On Orion Walsh
's latest solo EP, the Slow Coming Day frontman trades the electronic vibes of the band's album, 1,000 Years (Like a Day)
, for quirky coffee shop acoustic. As great as that niche can be, Foreigner
doesn't quite hit its mark. The first two tracks, "Slaves to our Screens" and "Barista Love Song," could've playfully poked fun at our caffeine and tech-obsessed culture, but Walsh sticks to cliché lyrics that feel like an afterthought to otherwise fun-sounding songs. One of the few bright spots on the EP is the title track, where Walsh ditches the upbeat novelty song feel for a more introspective sound. Even though this song is more authentic than the first two, it gets quite redundant by the end. Still, it's refreshing when Christian songwriters, especially ones that aren't worship artists, talk about how Jesus will one day make "all things new." The next track, "Journey of a Spruce Tree," continues this theme, but, like "Slaves to our Screens," it falls flat with the story it tries to tell. A song about a poor immigrant--who is exiled by his new country, tragically dies in the wilderness and finds his forever home in heaven--should be a moving emotional rollercoaster. But, like most of the songs on this EP, it feels unfinished and leaves the listener cold.
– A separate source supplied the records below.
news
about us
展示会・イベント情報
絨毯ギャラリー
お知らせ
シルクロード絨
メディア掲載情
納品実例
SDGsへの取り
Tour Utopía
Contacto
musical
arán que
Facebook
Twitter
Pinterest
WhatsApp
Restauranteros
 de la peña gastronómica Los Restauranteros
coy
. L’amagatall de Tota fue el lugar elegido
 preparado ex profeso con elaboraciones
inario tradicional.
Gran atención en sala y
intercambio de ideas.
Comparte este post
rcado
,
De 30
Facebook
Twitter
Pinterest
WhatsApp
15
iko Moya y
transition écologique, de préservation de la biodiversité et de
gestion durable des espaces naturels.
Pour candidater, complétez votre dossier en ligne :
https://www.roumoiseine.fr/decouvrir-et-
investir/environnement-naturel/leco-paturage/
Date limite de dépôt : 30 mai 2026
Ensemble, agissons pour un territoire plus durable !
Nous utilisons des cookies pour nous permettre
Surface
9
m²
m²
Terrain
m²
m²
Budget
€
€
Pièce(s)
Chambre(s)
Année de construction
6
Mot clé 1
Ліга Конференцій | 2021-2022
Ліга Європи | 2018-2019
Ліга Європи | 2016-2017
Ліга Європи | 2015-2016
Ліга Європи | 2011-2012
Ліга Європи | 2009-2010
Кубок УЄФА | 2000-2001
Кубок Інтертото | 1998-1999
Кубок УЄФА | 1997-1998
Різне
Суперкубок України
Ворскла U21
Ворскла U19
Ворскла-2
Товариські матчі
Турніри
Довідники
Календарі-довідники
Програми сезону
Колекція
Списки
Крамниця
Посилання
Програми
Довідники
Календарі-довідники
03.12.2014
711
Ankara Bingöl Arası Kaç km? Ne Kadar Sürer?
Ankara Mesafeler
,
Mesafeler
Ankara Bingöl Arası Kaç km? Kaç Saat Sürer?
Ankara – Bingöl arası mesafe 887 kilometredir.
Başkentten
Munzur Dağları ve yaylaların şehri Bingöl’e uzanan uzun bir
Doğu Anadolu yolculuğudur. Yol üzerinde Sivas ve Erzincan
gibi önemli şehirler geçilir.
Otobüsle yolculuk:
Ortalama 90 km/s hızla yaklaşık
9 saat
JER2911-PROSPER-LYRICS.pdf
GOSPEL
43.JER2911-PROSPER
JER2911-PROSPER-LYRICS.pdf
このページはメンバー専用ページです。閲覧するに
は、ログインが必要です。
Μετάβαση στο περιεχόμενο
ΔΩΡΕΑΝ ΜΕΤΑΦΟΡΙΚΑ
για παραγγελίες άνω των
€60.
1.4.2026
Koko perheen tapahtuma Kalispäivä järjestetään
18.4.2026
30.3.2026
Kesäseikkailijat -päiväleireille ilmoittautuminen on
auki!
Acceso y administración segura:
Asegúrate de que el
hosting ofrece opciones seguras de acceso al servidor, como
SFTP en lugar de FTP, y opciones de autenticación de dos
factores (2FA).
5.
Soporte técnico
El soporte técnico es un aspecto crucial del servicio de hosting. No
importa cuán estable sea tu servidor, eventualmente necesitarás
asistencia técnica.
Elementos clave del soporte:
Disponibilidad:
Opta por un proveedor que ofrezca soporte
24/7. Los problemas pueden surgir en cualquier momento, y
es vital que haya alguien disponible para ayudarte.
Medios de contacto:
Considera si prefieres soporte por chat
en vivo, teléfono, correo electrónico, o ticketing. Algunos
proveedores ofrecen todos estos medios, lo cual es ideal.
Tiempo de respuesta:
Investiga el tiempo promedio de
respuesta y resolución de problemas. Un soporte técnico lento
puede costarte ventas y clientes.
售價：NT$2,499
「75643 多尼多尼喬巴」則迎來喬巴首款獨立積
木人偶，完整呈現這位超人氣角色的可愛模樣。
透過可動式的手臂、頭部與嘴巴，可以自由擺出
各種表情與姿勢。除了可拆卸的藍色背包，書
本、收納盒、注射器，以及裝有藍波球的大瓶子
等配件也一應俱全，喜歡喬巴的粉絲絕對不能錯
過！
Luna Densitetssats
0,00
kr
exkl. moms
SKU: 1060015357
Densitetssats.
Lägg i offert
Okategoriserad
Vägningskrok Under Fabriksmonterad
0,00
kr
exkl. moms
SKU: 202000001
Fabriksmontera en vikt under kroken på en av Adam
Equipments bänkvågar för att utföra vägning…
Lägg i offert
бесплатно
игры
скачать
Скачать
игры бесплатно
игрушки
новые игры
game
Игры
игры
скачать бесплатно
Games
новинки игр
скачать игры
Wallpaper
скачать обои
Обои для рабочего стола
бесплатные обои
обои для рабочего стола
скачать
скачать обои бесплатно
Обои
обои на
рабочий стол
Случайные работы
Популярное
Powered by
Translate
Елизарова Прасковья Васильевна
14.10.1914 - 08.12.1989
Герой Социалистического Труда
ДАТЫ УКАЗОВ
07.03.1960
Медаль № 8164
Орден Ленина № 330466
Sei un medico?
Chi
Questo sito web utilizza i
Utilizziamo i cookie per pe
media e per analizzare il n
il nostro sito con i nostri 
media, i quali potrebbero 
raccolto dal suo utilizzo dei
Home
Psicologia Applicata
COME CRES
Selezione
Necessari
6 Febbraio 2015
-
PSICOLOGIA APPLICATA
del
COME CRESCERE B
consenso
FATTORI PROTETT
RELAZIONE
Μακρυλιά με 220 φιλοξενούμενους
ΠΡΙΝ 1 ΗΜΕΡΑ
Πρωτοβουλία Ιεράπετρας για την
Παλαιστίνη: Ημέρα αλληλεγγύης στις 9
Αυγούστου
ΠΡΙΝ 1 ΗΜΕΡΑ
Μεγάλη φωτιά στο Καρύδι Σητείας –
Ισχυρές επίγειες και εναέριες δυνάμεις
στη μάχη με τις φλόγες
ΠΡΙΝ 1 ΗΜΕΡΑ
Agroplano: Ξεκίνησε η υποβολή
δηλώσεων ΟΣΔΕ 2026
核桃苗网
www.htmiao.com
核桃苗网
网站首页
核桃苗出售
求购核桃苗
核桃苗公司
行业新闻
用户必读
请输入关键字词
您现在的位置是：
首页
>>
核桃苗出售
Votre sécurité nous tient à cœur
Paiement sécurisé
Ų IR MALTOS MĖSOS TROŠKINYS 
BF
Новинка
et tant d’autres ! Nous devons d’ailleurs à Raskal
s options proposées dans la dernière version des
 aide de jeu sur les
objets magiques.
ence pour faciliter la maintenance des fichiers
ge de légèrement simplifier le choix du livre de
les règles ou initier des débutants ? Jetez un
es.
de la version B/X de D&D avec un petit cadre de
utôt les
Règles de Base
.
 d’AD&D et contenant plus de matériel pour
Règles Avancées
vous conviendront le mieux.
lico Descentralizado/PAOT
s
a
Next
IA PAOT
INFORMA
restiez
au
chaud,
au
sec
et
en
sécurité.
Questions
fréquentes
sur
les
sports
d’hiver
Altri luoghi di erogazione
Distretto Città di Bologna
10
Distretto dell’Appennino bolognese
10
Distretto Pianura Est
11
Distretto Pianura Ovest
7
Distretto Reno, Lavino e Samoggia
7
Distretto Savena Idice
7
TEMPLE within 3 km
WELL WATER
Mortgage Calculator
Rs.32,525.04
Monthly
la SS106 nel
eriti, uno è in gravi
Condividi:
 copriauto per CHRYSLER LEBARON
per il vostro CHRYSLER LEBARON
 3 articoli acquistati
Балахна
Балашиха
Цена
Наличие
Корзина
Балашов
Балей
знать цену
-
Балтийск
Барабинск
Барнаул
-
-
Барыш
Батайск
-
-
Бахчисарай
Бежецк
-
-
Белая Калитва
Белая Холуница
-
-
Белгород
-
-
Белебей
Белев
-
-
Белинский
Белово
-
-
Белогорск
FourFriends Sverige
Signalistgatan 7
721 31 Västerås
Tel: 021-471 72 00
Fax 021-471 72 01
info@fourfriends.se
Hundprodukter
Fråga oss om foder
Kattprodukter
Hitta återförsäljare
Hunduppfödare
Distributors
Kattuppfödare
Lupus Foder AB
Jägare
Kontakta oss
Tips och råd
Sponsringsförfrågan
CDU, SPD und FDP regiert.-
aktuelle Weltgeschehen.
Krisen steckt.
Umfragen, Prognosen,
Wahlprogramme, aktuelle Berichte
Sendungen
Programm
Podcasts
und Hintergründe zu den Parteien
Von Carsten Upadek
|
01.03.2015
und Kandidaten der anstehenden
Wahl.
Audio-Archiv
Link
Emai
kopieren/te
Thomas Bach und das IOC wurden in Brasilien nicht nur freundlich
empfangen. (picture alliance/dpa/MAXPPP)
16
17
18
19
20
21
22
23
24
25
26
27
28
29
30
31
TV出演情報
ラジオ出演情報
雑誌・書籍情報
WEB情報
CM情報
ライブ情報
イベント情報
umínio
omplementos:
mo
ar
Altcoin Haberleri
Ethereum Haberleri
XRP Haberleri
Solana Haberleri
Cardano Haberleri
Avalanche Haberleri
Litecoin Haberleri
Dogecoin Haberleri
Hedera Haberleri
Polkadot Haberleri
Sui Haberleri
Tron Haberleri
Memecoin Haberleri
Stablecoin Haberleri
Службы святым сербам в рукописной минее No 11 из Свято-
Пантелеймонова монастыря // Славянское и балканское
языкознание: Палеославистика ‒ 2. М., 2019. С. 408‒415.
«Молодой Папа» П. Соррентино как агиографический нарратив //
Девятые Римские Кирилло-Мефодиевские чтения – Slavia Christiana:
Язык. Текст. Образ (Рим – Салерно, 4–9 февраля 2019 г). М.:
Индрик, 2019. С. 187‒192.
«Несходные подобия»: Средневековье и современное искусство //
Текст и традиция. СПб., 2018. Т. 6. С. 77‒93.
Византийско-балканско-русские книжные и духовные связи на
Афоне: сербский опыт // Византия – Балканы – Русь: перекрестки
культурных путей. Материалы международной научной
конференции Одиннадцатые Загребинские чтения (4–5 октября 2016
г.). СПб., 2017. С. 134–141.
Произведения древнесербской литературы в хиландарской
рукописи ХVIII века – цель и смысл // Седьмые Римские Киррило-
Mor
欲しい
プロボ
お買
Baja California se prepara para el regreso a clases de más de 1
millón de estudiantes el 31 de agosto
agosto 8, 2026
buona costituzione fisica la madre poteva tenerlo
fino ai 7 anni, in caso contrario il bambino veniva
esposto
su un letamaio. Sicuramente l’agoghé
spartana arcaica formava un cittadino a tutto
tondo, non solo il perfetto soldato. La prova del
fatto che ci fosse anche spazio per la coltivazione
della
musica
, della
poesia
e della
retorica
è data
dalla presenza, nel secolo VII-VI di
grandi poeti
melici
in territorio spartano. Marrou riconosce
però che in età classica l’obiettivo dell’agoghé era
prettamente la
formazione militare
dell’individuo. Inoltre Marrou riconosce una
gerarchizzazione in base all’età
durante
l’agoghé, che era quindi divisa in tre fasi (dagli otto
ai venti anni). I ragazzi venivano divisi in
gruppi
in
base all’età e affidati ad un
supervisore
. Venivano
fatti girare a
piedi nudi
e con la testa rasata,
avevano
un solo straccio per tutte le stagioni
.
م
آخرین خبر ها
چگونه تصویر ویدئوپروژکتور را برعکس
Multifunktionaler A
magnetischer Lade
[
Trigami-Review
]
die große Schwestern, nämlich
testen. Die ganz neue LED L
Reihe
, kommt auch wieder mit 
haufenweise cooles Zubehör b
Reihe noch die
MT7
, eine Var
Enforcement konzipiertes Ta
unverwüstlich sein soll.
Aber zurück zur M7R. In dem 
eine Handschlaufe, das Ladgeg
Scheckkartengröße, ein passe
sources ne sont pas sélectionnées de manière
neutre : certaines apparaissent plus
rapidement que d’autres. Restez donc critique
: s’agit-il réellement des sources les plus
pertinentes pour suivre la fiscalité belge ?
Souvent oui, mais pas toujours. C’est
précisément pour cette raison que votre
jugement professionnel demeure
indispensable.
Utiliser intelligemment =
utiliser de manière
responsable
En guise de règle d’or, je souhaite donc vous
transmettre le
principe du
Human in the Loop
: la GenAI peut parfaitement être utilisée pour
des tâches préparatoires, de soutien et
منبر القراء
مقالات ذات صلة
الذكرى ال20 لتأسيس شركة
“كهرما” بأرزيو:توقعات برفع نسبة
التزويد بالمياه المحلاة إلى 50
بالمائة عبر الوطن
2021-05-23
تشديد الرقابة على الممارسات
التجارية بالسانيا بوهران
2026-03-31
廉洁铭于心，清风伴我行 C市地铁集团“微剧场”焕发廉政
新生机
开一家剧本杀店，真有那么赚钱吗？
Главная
The final track, a rendition of "Swing Low, Sweet Chariot," is admittedly enjoyable with its child-like kazoo solo, but it seems really out of place after the drawn out story of the previous song. All in all, fans of the acoustic singer-songwriter genre will recognize that Walsh is talented at both, but there's just not enough emotional depth on this EP to make a lasting connection.